The fact that changes are happening in current law makes it easier to let the GILTI and FDII rates rise. They don't have to do anything. Obviously, there are just a lot of complications on the international side, with the negotiations that Secretary Yellen has been leading on behalf of the United States in the broader international tax negotiations. I don't pretend to be an expert on the international side. But, there's going to need to be a broader conversation on how the rest of the world is implementing or not implementing this stuff, and whether or not we're getting on board or not, just from a technocratic, tax point of view, and not even thinking necessarily about revenue or competitiveness. The rest of the world is moving. Take politics aside, what do we have to be doing to react to that?

It's not so much part of the international side, but I do wonder, is the pass-through deduction part of this conversation? In theory, Democrats are all about raising more taxes from the rich. So you think it would be, but there doesn't seem to be much appetite for changing that one.

Section 199A is really complicated, in part because, like the rest of the individual code, it has this time bomb function with the TCJA expiration. And then on the other side of it, if you remember the politics at the time, a big issue was what was carved out to be acceptable for 199A and what wasn't. For example, professional services were not eligible for the 199A deduction. That became, like a big point of contention. They're picking and choosing here, and so that caused some drama. I think conceptually, people understand that you don't want to create incentives for one corporate structure, one business structure, for tax reasons, over another. But how we undo this and address this is going to be a big challenge. I don't have a solution.

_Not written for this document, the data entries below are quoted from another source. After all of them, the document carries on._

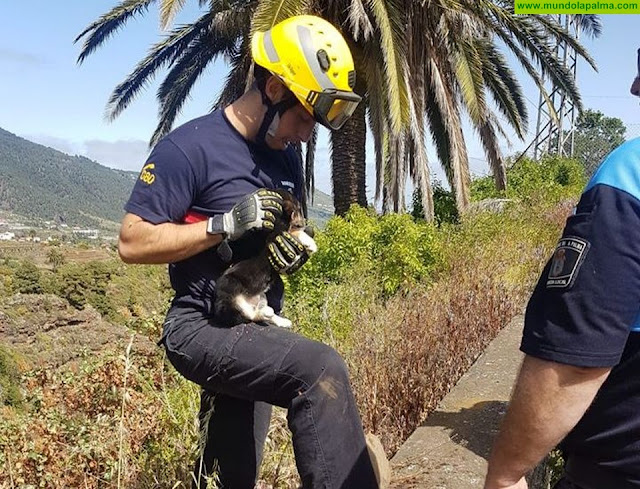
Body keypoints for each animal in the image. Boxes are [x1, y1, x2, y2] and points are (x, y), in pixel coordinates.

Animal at [214, 189, 316, 326]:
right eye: (298, 209)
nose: (304, 222)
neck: (278, 218)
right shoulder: (274, 237)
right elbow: (294, 233)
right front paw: (310, 243)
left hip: (262, 296)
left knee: (259, 315)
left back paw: (281, 320)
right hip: (230, 286)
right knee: (247, 315)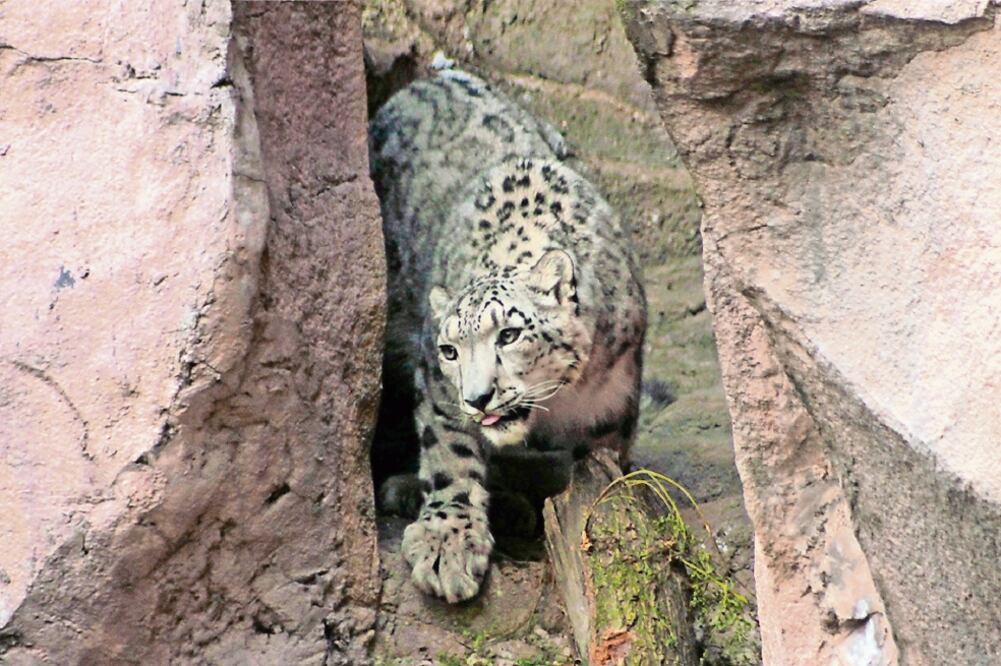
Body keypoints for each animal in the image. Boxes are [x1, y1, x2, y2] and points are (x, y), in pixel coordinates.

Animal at [369, 69, 646, 603]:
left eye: (510, 334)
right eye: (450, 350)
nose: (477, 398)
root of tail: (425, 80)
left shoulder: (612, 399)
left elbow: (601, 466)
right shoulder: (437, 385)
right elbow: (450, 455)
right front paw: (446, 546)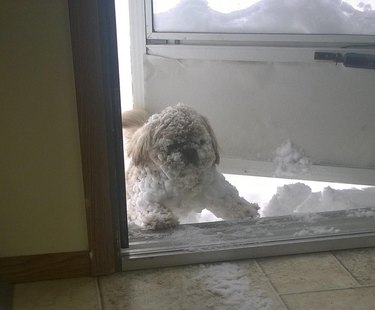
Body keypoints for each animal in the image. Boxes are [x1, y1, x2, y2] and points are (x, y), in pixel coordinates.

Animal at [122, 104, 258, 230]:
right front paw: (159, 218)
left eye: (201, 141)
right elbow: (148, 207)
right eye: (170, 146)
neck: (184, 181)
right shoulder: (141, 198)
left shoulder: (214, 188)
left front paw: (247, 211)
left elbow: (230, 201)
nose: (190, 151)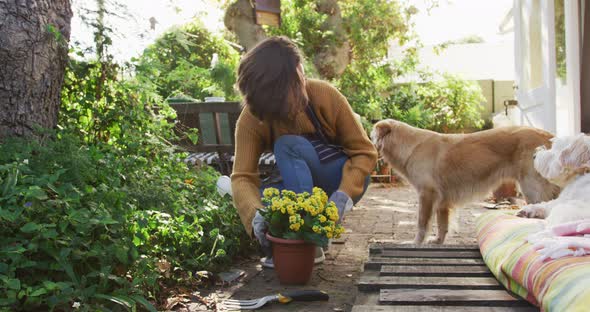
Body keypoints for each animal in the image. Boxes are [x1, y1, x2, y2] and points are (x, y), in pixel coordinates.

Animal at [372, 119, 560, 244]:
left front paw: (416, 243)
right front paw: (438, 241)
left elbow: (422, 223)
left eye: (372, 132)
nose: (368, 135)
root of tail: (550, 136)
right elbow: (442, 224)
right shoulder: (442, 200)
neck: (411, 146)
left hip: (532, 187)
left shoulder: (427, 194)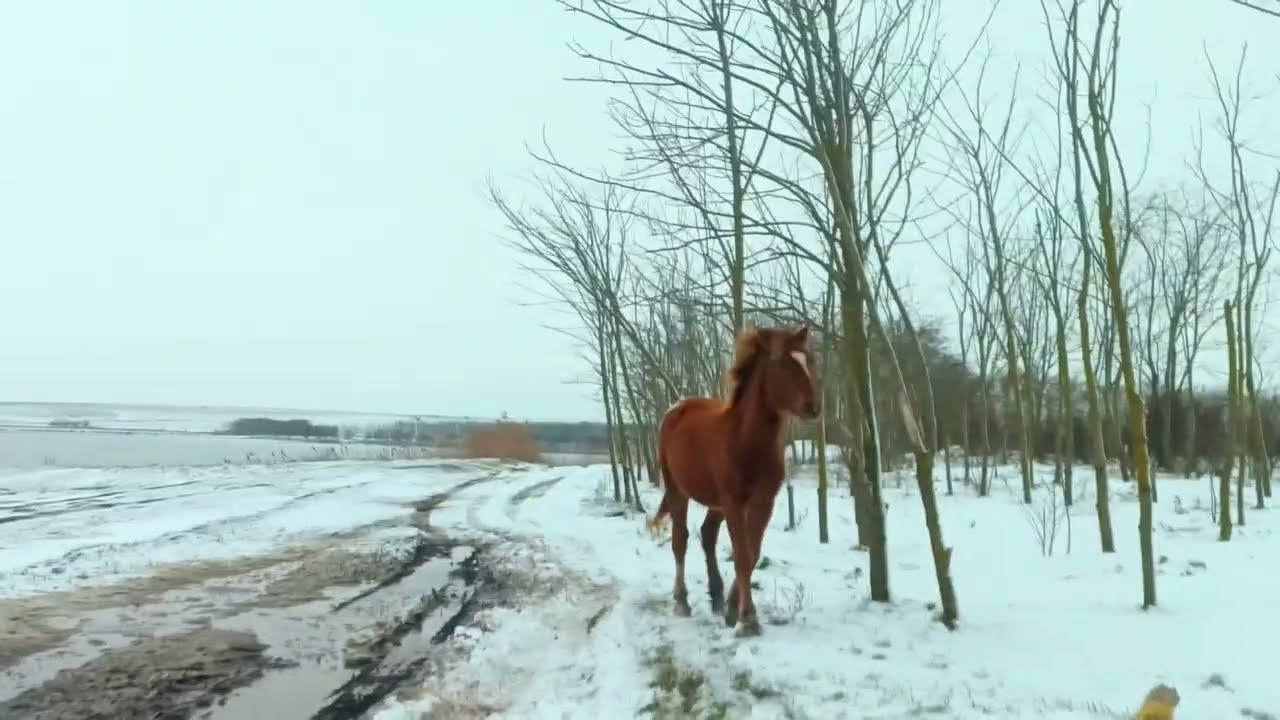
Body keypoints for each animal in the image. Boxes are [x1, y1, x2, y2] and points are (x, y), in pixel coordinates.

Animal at [648, 324, 820, 637]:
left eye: (809, 360)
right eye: (781, 363)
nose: (813, 408)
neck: (745, 440)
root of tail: (677, 408)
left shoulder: (764, 501)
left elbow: (752, 554)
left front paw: (731, 610)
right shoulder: (734, 503)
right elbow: (742, 555)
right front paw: (748, 620)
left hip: (715, 503)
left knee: (707, 535)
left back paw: (716, 597)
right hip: (679, 491)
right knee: (680, 540)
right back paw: (681, 601)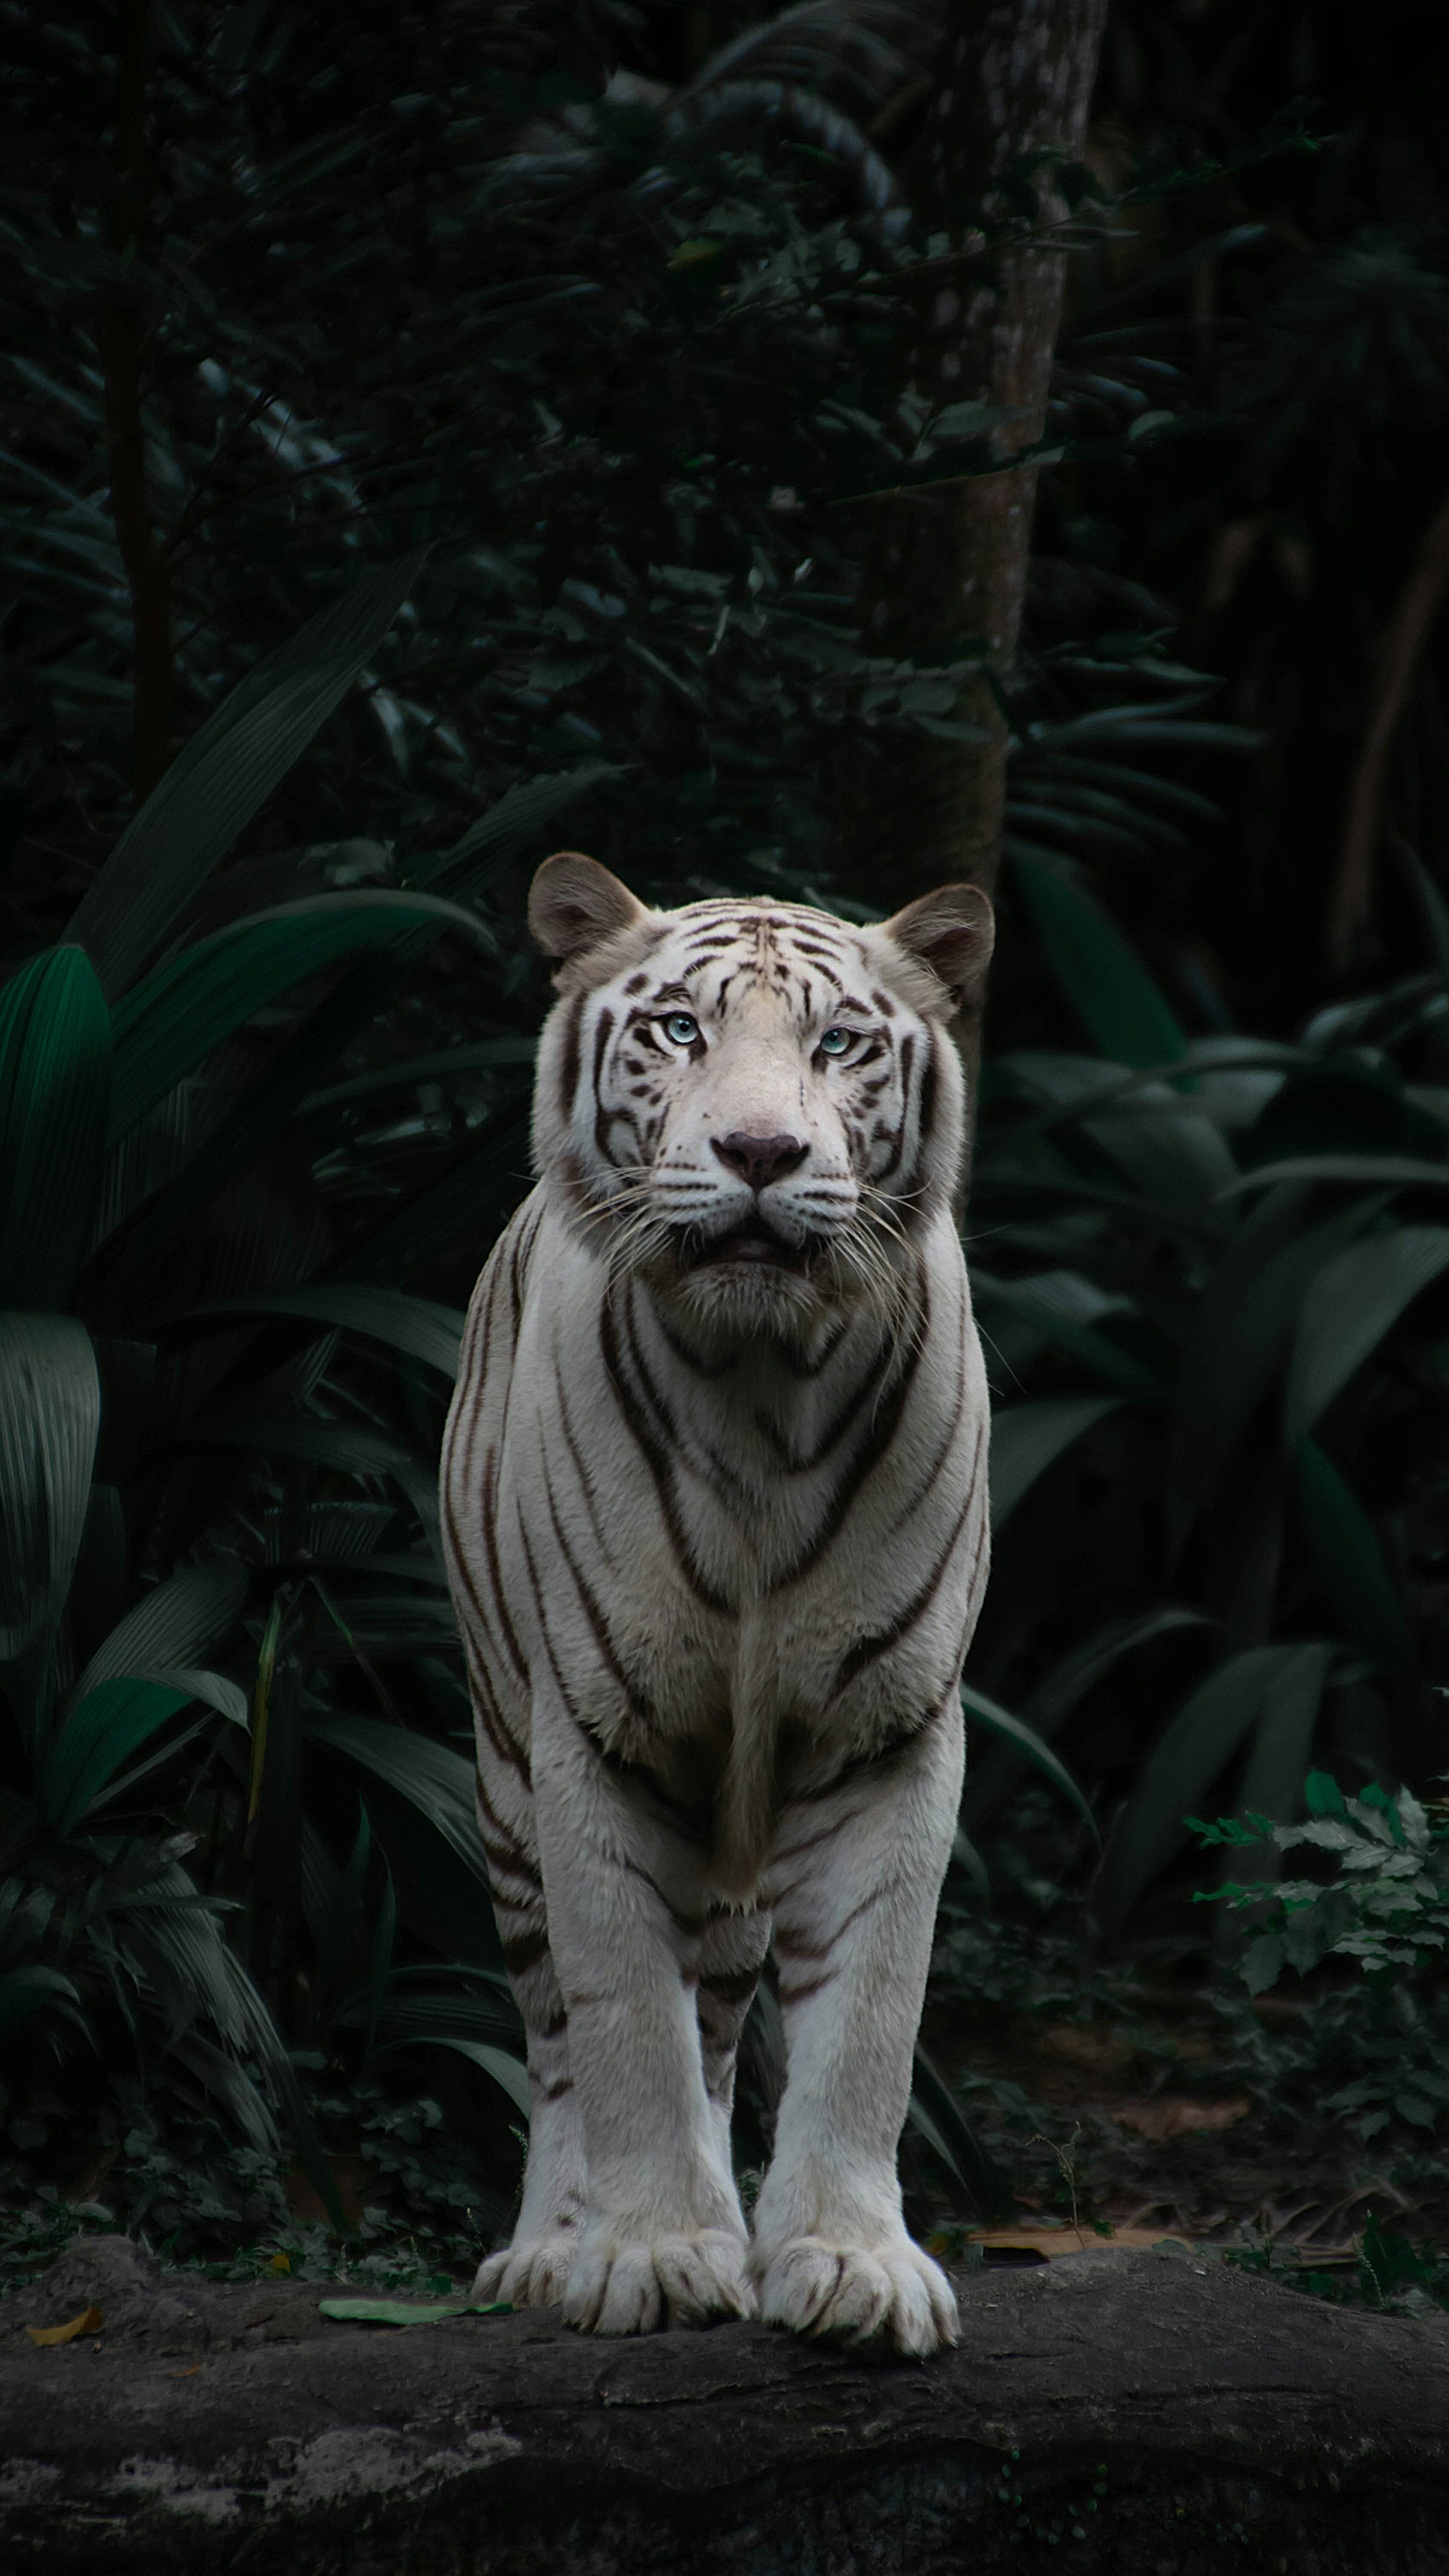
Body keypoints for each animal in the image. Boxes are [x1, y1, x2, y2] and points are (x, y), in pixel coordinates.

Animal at [440, 851, 994, 2356]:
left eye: (839, 1042)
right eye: (680, 1029)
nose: (758, 1154)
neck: (760, 1386)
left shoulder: (887, 1733)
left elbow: (867, 2020)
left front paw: (850, 2261)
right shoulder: (592, 1734)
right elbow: (624, 2019)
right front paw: (650, 2252)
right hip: (503, 1779)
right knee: (557, 2034)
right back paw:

If he were to win, Trump is talking about using tariffs, both as a trade policy, and then he also claims it will raise so much revenue that it'll pay for all the things he wants to do. If this is actually a serious policy, and it seems like it's an issue that he actually does care about, what would it mean for the overall corporate tax system? Is this going to replace the corporate tax system, or would it sort of crowd it out?

I don't think it's replacing the corporate tax system, because he's inherently doing it through executive order. He's not passing a whole bunch of tariffs through law. He's using his executive powers to do this on his own, which is challenging from a legal point of view. But you have to take this as a serious thing. Maybe not like this rate versus this rate, but he's going to do something, because he did all this and called it for national security in his first term. So he has a record, and this has to be taken very seriously.

Now tariffs are going to gum up the works and increase costs for businesses needing to import things to do what they do. These tariffs have waiver processes that you can apply--"I can't find a domestic producer for this thing, I need a waiver." There is a big possibility that this is weaponized in a political sense, companies that Trump likes are more likely to get waivers than companies he doesn't like. Is he going to make CEOS come to the White House and beg for these things?

There are a lot of really problematic ways that this can get applied. Which is also kind of scary and shows, from my perspective, why Trump is very bad for business. If you look at the independent modeling on agendas, Moody's Analytics has one, modeling the Trump Administration on the economy, and the tariff piece is one of the biggest things that's really detrimental to the economy. It could heat up inflation. Higher inflation means higher interest rates for longer, that just trickles through.